<<<<
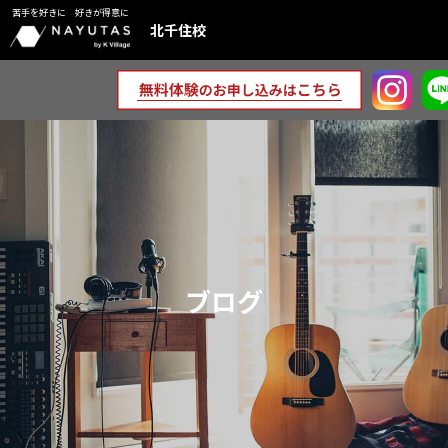
苦手を好きに 好きが得意に
北千住校
ブログ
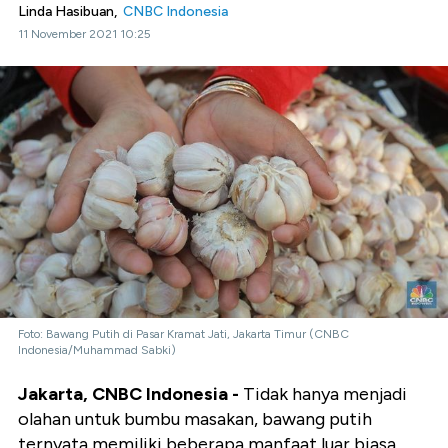
Linda Hasibuan,
CNBC Indonesia
11 November 2021 10:25
Foto: Bawang Putih di Pasar Kramat Jati, Jakarta Timur (CNBC
Indonesia/Muhammad Sabki)
Jakarta, CNBC Indonesia -
Tidak hanya menjadi
olahan untuk bumbu masakan, bawang putih
ternyata memiliki beberapa manfaat luar biasa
>>>>
## PROMPT
Please write out the text from all of the records above word for word, leaving out the pictures.

## TASK RESULT
苦手を好きに 好きが得意に
北千住校
ブログ
Linda Hasibuan,
CNBC Indonesia
11 November 2021 10:25
Foto: Bawang Putih di Pasar Kramat Jati, Jakarta Timur (CNBC
Indonesia/Muhammad Sabki)
Jakarta, CNBC Indonesia -
Tidak hanya menjadi
olahan untuk bumbu masakan, bawang putih
ternyata memiliki beberapa manfaat luar biasa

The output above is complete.